DENVER — For Black professionals, the pressure to assimilate to universally-acceptable names cause some to dim their light and even change their names.
Dr. Nita Mosby Tyler said she was among that group early in her career. After four decades of going by "Nita," she’s reclaiming her full name: Dwinita Mosby Tyler.
At just 19 years old, Mosby Tyler said her manager told her to make the change.
“When I started my career, my very first boss sat me down in her office and she said, 'You are smart, you are full of potential and your name is not going to work.'" Mosby Tyler said. "She said to me, 'The world, what it is, they will stereotype. They will identify you before you ever walk into a room.'”
Mosby Tyler said she made the decision to cut her name in half in the interest of her career.
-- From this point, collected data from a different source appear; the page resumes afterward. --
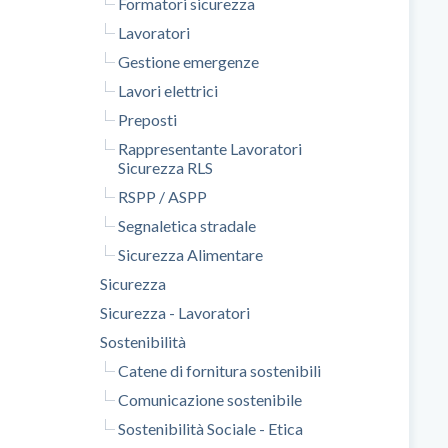
Formatori sicurezza
Lavoratori
Gestione emergenze
Lavori elettrici
Preposti
Rappresentante Lavoratori
Sicurezza RLS
RSPP / ASPP
Segnaletica stradale
Sicurezza Alimentare
Sicurezza
Sicurezza - Lavoratori
Sostenibilità
Catene di fornitura sostenibili
Comunicazione sostenibile
Sostenibilità Sociale - Etica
“It didn't take me long in corporate America to realize that there really were disparities that happened based on, one, the color of my skin, but also based on people's names,” she said.
During that time she served as senior vice president and chief inclusion officer for Children’s Hospital Colorado, and was the first Black woman to hold the position.
She was also the first Black woman to serve as executive director of the Office of Human Resources for the City and County of Denver. Today, she is chief catalyst and founder of The Equity Project, and is known around the country as a leader when it comes to racial equity.
Despite making her decision to change her name with the goal of furthering her career, Mosby Tyler said she felt she had betrayed her family. Her aunt had given her the name, so when she stopped using it she could tell it hurt, especially her mother.
“I broke my mother's heart when I started using the name Nita," she said. "I cowered to what made it easier for other people and I didn't think about myself, my family and what my name might represent for them.”
It was not until decades later -- in 2019 -- that Mosby Tyler decided she’d take her name back after hearing her mother’s last words.
“My mother died in 2019 and I was on the phone with her when she took her last breath," Mosby Tyler said. "She said, 'I love you Dwinita.' Now I know what I need to do with my name. I'm going to reclaim it and I want to reclaim it in a big way and I want to go from Nita to Dwinita, and that's my plan. I am coming back.”
Mosby Tyler is encouraging other people who may have felt forced or coerced into changing their names to take them back too.
“I know every time there is a sanitized name, there also is a broken heart with it," she said. "I want to end the heart break. I want to inspire others to end the heartbreak in their own lives and to be who you were commissioned to be with the name you were given.”